PHARMAC is moving to a more permissive and streamlined system for assessing people seeking medicines that aren’t funded on the Pharmaceutical Schedule.

The PHARMAC Board has approved changes to the Exceptional Circumstances schemes which assess individual patients’ applications for medicines that aren’t otherwise funded. PHARMAC currently assesses over 2000 applications a year for the three Exceptional Circumstances schemes (Community, Cancer and Hospital). Changes follow a two-stage consultation process that began last year.

PHARMAC expects spending on the scheme to rise from the current $4 million to around $8 million in the first full year.

Under the new scheme, called Named Patient Pharmaceutical Assessment (NPPA), patients no longer need to have rare conditions to be considered for funding. And PHARMAC is creating a pathway to assess treatments more quickly for patients whose condition would significantly deteriorate or who would miss the opportunity for significant improvement during the usual time taken to assess a Pharmaceutical Schedule application.

Chief Executive Matthew Brougham says the outcome of PHARMAC’s review follows feedback that the previous scheme was too restrictive.

“The new scheme is more permissive and more clearly describes PHARMAC’s discretion to consider funding applications not meeting the letter of the scheme,” he says.

“We expect that one of the results of the change will be that more conditions experienced by small groups of patients will be considered for funding. Rarity is no longer the key consideration in examining funding applications, instead we will focus on patients with unusual clinical circumstances, or those whose conditions are urgent and serious.”
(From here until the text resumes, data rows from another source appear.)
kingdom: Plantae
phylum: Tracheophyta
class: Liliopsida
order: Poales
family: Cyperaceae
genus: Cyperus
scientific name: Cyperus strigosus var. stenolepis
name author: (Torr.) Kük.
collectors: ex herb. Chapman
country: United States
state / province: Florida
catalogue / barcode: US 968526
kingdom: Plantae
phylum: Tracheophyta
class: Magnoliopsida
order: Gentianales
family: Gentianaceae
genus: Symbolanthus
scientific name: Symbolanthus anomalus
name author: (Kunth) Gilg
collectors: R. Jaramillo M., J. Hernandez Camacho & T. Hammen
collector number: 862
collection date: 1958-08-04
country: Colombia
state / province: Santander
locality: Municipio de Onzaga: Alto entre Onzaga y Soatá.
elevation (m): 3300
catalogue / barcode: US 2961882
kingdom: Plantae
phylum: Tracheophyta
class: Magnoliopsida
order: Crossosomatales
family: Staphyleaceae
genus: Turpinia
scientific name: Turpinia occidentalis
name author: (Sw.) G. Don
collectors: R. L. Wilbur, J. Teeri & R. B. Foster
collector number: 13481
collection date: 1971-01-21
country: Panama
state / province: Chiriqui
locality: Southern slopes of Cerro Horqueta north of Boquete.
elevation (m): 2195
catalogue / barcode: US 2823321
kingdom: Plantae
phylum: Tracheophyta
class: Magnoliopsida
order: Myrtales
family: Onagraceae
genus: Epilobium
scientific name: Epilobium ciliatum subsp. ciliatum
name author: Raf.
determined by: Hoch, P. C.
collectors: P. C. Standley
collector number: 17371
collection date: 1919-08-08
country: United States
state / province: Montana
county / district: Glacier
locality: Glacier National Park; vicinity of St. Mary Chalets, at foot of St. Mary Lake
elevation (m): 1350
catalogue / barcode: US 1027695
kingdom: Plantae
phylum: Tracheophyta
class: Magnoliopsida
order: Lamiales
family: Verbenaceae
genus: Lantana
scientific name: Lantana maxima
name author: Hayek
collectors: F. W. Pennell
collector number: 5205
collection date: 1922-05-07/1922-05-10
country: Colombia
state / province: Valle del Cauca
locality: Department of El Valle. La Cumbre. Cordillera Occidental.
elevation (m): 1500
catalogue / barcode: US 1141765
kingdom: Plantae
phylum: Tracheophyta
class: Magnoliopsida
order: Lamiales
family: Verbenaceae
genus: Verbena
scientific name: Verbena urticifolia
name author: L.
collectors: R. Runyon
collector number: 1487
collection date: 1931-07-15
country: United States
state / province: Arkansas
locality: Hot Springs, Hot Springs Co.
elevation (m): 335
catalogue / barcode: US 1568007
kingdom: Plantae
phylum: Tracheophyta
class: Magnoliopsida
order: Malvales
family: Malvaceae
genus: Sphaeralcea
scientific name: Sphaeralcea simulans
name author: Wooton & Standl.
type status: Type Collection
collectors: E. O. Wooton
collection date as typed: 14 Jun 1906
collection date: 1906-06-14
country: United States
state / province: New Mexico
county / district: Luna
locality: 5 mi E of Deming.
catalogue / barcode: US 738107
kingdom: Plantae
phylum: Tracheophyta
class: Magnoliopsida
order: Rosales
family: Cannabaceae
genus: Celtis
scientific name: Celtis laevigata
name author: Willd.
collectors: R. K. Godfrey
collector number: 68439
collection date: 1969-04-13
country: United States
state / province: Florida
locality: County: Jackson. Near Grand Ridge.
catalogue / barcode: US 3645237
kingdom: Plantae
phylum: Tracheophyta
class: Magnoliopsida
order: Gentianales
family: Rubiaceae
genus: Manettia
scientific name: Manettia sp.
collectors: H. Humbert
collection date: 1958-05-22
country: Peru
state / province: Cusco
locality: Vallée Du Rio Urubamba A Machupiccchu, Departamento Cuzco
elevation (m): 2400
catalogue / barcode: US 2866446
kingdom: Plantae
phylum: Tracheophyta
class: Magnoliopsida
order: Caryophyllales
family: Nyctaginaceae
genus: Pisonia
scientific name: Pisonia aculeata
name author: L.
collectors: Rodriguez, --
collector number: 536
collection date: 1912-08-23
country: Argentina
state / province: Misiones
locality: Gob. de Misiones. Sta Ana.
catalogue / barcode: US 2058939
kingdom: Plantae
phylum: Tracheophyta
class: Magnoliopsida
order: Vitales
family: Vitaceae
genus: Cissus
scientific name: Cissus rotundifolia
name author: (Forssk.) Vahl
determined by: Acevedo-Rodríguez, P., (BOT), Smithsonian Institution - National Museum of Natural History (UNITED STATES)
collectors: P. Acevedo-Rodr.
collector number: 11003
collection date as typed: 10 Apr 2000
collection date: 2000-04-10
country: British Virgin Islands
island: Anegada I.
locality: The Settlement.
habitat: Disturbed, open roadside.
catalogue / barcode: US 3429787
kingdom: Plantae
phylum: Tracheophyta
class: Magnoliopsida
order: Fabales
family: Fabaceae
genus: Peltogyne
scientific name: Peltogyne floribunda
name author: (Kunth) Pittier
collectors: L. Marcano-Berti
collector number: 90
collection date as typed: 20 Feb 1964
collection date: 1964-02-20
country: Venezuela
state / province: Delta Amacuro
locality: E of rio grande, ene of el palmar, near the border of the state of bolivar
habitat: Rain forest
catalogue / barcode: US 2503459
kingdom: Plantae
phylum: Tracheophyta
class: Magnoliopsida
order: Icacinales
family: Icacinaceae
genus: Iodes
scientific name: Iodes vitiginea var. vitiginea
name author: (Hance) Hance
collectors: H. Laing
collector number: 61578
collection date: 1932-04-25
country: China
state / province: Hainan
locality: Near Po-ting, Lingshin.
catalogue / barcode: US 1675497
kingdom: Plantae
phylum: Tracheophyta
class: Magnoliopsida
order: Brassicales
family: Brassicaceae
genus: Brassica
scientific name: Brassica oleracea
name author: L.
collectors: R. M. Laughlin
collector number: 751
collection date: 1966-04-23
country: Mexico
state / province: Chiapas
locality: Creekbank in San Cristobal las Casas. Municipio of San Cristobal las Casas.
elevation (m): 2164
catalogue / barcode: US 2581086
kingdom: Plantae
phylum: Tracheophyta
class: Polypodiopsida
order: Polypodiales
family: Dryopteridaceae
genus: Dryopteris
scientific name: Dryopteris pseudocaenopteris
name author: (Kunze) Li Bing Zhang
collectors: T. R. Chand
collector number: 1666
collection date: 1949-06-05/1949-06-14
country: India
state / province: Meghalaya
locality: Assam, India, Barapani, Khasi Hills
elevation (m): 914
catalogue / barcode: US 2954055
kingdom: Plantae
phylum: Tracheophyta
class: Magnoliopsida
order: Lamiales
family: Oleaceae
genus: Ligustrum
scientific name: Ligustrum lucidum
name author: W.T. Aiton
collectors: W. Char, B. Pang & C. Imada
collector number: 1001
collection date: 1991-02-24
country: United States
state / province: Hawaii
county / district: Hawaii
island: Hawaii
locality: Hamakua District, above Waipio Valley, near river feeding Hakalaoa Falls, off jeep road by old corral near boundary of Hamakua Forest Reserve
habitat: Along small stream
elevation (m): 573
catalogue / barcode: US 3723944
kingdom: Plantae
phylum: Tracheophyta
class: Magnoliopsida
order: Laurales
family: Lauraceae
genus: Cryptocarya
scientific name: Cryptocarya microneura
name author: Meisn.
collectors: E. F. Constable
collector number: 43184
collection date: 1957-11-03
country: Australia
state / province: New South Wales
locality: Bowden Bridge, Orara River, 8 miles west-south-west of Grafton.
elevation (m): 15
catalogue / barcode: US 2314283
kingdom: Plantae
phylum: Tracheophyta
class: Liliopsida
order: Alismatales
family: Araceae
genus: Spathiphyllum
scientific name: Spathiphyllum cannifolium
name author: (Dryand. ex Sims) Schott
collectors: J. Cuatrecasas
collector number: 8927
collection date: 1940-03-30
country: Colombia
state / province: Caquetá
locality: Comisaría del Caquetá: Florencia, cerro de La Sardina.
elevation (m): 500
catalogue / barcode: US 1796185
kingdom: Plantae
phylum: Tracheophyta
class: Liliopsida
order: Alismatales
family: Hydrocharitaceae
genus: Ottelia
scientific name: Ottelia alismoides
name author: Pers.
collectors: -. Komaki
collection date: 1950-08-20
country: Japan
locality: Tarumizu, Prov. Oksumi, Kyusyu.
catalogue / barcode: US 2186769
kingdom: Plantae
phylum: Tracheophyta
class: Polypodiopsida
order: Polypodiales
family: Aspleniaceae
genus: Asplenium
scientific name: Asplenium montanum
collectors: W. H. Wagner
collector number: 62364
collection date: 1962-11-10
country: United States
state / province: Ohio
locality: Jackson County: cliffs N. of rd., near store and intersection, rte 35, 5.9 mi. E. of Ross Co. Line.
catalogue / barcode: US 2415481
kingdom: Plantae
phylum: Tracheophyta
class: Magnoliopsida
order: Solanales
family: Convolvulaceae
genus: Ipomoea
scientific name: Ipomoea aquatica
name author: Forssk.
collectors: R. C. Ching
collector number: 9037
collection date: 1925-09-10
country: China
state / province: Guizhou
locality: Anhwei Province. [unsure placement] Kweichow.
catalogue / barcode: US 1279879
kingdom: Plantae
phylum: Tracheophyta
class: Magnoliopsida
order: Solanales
Other features of the NPPA include:

· PHARMAC will be able to fund some medicines through NPPA while they are under consideration for Schedule listing (unlike previously).

· Cancer and community treatments will be considered under the same scheme – likely to lead to more nationally consistent decisions

· Greater clarity and enhanced transparency for clinicians of what might be funded, because PHARMAC will publish the outcome of funding applications.

· Applications costing less than $500 for Hospital Pharmaceuticals can be approved by eligible DHBs.

Matthew Brougham says it is important to remember that NPPA is not a “catch-all” scheme for patients to access all medicines not funded on the Pharmaceutical Schedule.

“PHARMAC will continue to make decisions on which applications meet the funding criteria,” he adds. “Funding for NPPA will continue to be drawn from the overall pharmaceutical budget. This is a limited amount of money, so careful decisions still have to be made.”

Matthew Brougham says the door remains open to considering funding applications for chronic long-term conditions that are treated with very high cost medicines.

“We will continue to treat these applications on a case-by-case basis and, as already occurs, where we consider the health gains from treatment justify the funding, and where funding is available they will be approved.”

PHARMAC will be working to communicate the changes to clinicians and clinical groups, and put systems in place to ensure the new process works before the 1 March 2012 implementation date.

People with current Exceptional Circumstances approvals will continue to be funded under their existing approval conditions after the change to the new scheme.